[TASK OBJECTIVE]
Output the full listing below exactly as it reads, and skip anything that is a picture.

[DATASET EXCERPTS]
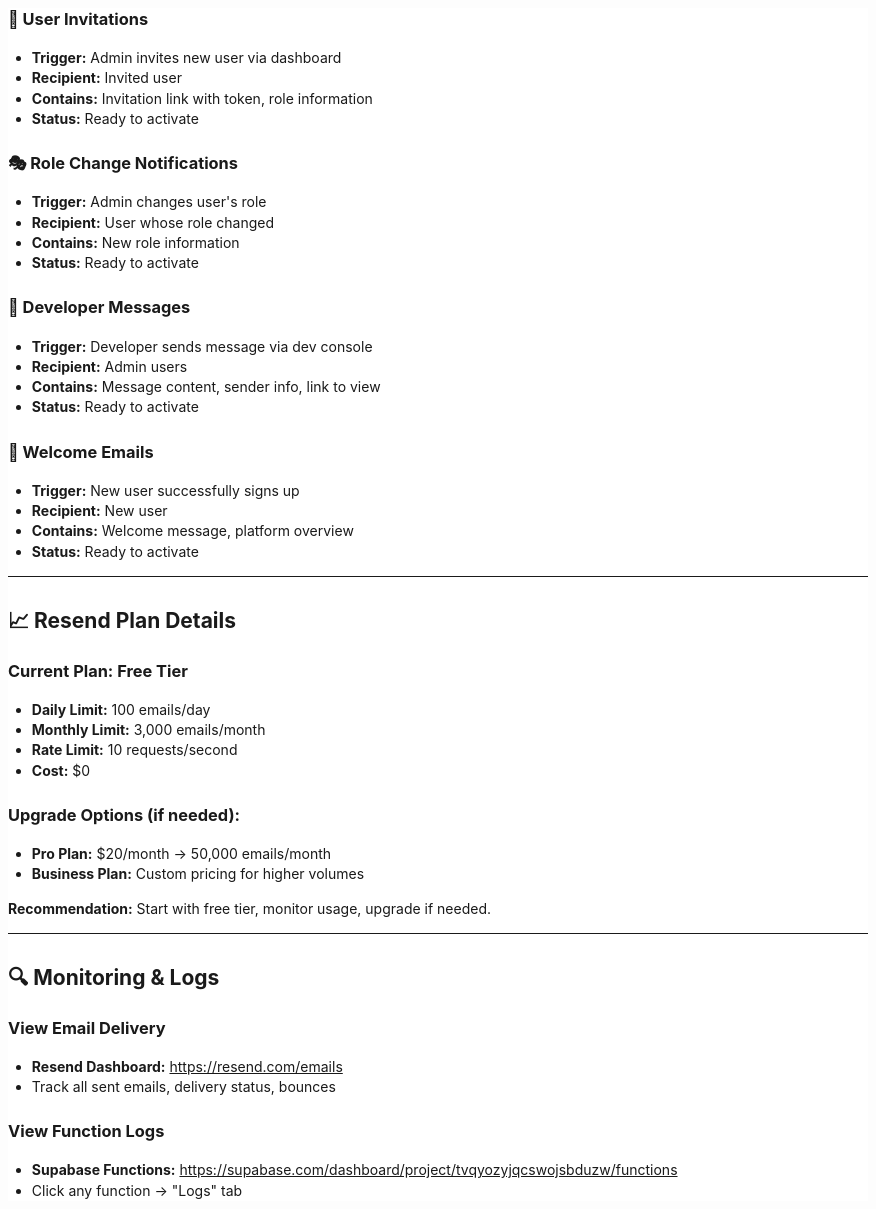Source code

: ### 👤 User Invitations
- **Trigger:** Admin invites new user via dashboard
- **Recipient:** Invited user
- **Contains:** Invitation link with token, role information
- **Status:** Ready to activate

### 🎭 Role Change Notifications
- **Trigger:** Admin changes user's role
- **Recipient:** User whose role changed
- **Contains:** New role information
- **Status:** Ready to activate

### 💬 Developer Messages
- **Trigger:** Developer sends message via dev console
- **Recipient:** Admin users
- **Contains:** Message content, sender info, link to view
- **Status:** Ready to activate

### 🎉 Welcome Emails
- **Trigger:** New user successfully signs up
- **Recipient:** New user
- **Contains:** Welcome message, platform overview
- **Status:** Ready to activate

---

## 📈 Resend Plan Details

### Current Plan: Free Tier
- **Daily Limit:** 100 emails/day
- **Monthly Limit:** 3,000 emails/month
- **Rate Limit:** 10 requests/second
- **Cost:** $0

### Upgrade Options (if needed):
- **Pro Plan:** $20/month → 50,000 emails/month
- **Business Plan:** Custom pricing for higher volumes

**Recommendation:** Start with free tier, monitor usage, upgrade if needed.

---

## 🔍 Monitoring & Logs

### View Email Delivery
- **Resend Dashboard:** https://resend.com/emails
- Track all sent emails, delivery status, bounces

### View Function Logs
- **Supabase Functions:** https://supabase.com/dashboard/project/tvqyozyjqcswojsbduzw/functions
- Click any function → "Logs" tab
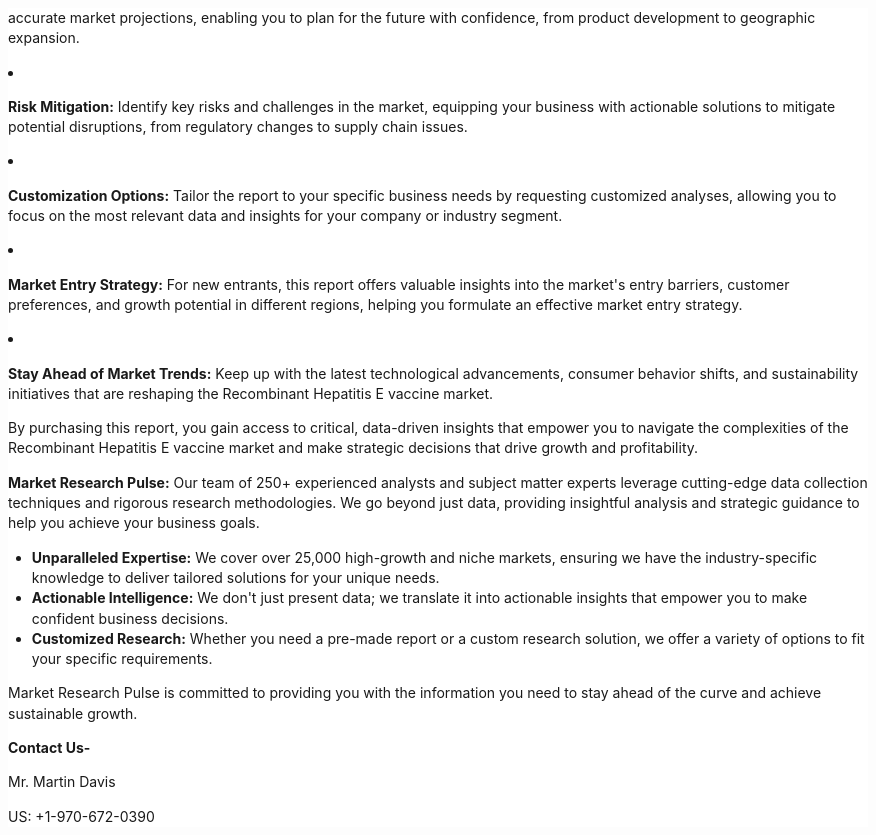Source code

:accurate market projections, enabling you to plan for the future with confidence, from product development to geographic expansion.</p></li><li><p><strong>Risk Mitigation:</strong> Identify key risks and challenges in the market, equipping your business with actionable solutions to mitigate potential disruptions, from regulatory changes to supply chain issues.</p></li><li><p><strong>Customization Options:</strong> Tailor the report to your specific business needs by requesting customized analyses, allowing you to focus on the most relevant data and insights for your company or industry segment.</p></li><li><p><strong>Market Entry Strategy:</strong> For new entrants, this report offers valuable insights into the market's entry barriers, customer preferences, and growth potential in different regions, helping you formulate an effective market entry strategy.</p></li><li><p><strong>Stay Ahead of Market Trends:</strong> Keep up with the latest technological advancements, consumer behavior shifts, and sustainability initiatives that are reshaping the Recombinant Hepatitis E vaccine market.</p></li></ol><p>By purchasing this report, you gain access to critical, data-driven insights that empower you to navigate the complexities of the Recombinant Hepatitis E vaccine market and make strategic decisions that drive growth and profitability.</p><p><strong>Market Research Pulse:</strong>&nbsp;Our team of 250+ experienced analysts and subject matter experts leverage cutting-edge data collection techniques and rigorous research methodologies. We go beyond just data, providing insightful analysis and strategic guidance to help you achieve your business goals.</p><ul><li><strong>Unparalleled Expertise:</strong>&nbsp;We cover over 25,000 high-growth and niche markets, ensuring we have the industry-specific knowledge to deliver tailored solutions for your unique needs.</li><li><strong>Actionable Intelligence:</strong>&nbsp;We don't just present data; we translate it into actionable insights that empower you to make confident business decisions.</li><li><strong>Customized Research:</strong>&nbsp;Whether you need a pre-made report or a custom research solution, we offer a variety of options to fit your specific requirements.</li></ul><p>Market Research Pulse is committed to providing you with the information you need to stay ahead of the curve and achieve sustainable growth.</p><p><strong>Contact Us-</strong></p><p>Mr. Martin Davis</p><p>US: +1-970-672-0390</p>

[WORKED SOLUTION]
Source code

: ### 👤 User Invitations
- **Trigger:** Admin invites new user via dashboard
- **Recipient:** Invited user
- **Contains:** Invitation link with token, role information
- **Status:** Ready to activate

### 🎭 Role Change Notifications
- **Trigger:** Admin changes user's role
- **Recipient:** User whose role changed
- **Contains:** New role information
- **Status:** Ready to activate

### 💬 Developer Messages
- **Trigger:** Developer sends message via dev console
- **Recipient:** Admin users
- **Contains:** Message content, sender info, link to view
- **Status:** Ready to activate

### 🎉 Welcome Emails
- **Trigger:** New user successfully signs up
- **Recipient:** New user
- **Contains:** Welcome message, platform overview
- **Status:** Ready to activate

---

## 📈 Resend Plan Details

### Current Plan: Free Tier
- **Daily Limit:** 100 emails/day
- **Monthly Limit:** 3,000 emails/month
- **Rate Limit:** 10 requests/second
- **Cost:** $0

### Upgrade Options (if needed):
- **Pro Plan:** $20/month → 50,000 emails/month
- **Business Plan:** Custom pricing for higher volumes

**Recommendation:** Start with free tier, monitor usage, upgrade if needed.

---

## 🔍 Monitoring & Logs

### View Email Delivery
- **Resend Dashboard:** https://resend.com/emails
- Track all sent emails, delivery status, bounces

### View Function Logs
- **Supabase Functions:** https://supabase.com/dashboard/project/tvqyozyjqcswojsbduzw/functions
- Click any function → "Logs" tab
Source code

:accurate market projections, enabling you to plan for the future with confidence, from product development to geographic expansion.</p></li><li><p><strong>Risk Mitigation:</strong> Identify key risks and challenges in the market, equipping your business with actionable solutions to mitigate potential disruptions, from regulatory changes to supply chain issues.</p></li><li><p><strong>Customization Options:</strong> Tailor the report to your specific business needs by requesting customized analyses, allowing you to focus on the most relevant data and insights for your company or industry segment.</p></li><li><p><strong>Market Entry Strategy:</strong> For new entrants, this report offers valuable insights into the market's entry barriers, customer preferences, and growth potential in different regions, helping you formulate an effective market entry strategy.</p></li><li><p><strong>Stay Ahead of Market Trends:</strong> Keep up with the latest technological advancements, consumer behavior shifts, and sustainability initiatives that are reshaping the Recombinant Hepatitis E vaccine market.</p></li></ol><p>By purchasing this report, you gain access to critical, data-driven insights that empower you to navigate the complexities of the Recombinant Hepatitis E vaccine market and make strategic decisions that drive growth and profitability.</p><p><strong>Market Research Pulse:</strong>&nbsp;Our team of 250+ experienced analysts and subject matter experts leverage cutting-edge data collection techniques and rigorous research methodologies. We go beyond just data, providing insightful analysis and strategic guidance to help you achieve your business goals.</p><ul><li><strong>Unparalleled Expertise:</strong>&nbsp;We cover over 25,000 high-growth and niche markets, ensuring we have the industry-specific knowledge to deliver tailored solutions for your unique needs.</li><li><strong>Actionable Intelligence:</strong>&nbsp;We don't just present data; we translate it into actionable insights that empower you to make confident business decisions.</li><li><strong>Customized Research:</strong>&nbsp;Whether you need a pre-made report or a custom research solution, we offer a variety of options to fit your specific requirements.</li></ul><p>Market Research Pulse is committed to providing you with the information you need to stay ahead of the curve and achieve sustainable growth.</p><p><strong>Contact Us-</strong></p><p>Mr. Martin Davis</p><p>US: +1-970-672-0390</p>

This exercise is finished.